Main advantages and limitations of susceptibility-guided and empirical treatment of Helicobacter pylori infection.
PCR, polymerase chain reaction.
It would be recommendable that susceptibility tests (culture or PCR) are routinely performed, even before prescribing first-line treatment, in specialized centers with interest in H. pylori management, with the intention to evaluate the prevalence of antibiotic resistance in the treatment of naïve patients and the influence of such resistances on the efficacy of up-to-date first-line eradication treatments. Furthermore, it would also seem recommendable that susceptibility tests are routinely performed in some specialized centers after H. pylori eradication failures, to evaluate the development of resistances in this setting and to assess how they may reduce the effectiveness of rescue regimens.

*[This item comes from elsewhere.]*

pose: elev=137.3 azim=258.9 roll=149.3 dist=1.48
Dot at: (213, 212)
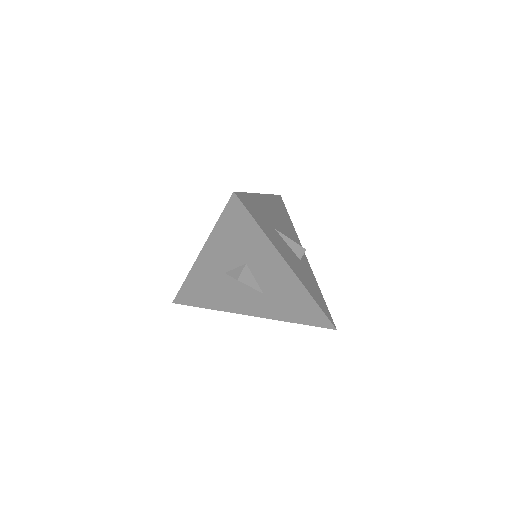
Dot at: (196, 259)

However, the evidence is too limited to support the generalized use of susceptibility-guided therapy for H. pylori treatment in routine clinical practice, either as first-line or as rescue treatment. In particular, it seems that despite the use of susceptibility-guided combinations of drugs, rescue treatments are frequently unsuccessful, indicating that other factors different from in vitro antibiotic susceptibility influence eradication rates. Practical, economical, and logistical issues should be evaluated and addressed according to the target population and the clinical situation prior to the application of susceptibility-guided H. pylori therapy. In the future, stool sample-based molecular approach for detecting H. pylori antimicrobial resistance might enable more convenient, less invasive methods that facilitate the applicability of susceptibility-guided treatment.
What is undoubted is that we always must prescribe the most effective first-line H. pylori eradication treatments (that is those regimens that have demonstrated to achieve cure rates ⩾90% in our setting) and that the rescue treatment should be carefully chosen depending on which treatment was used initially. The results (H. pylori cure rates) of our clinical practice should be continuously audited to confirm that we always maintain a high success rate.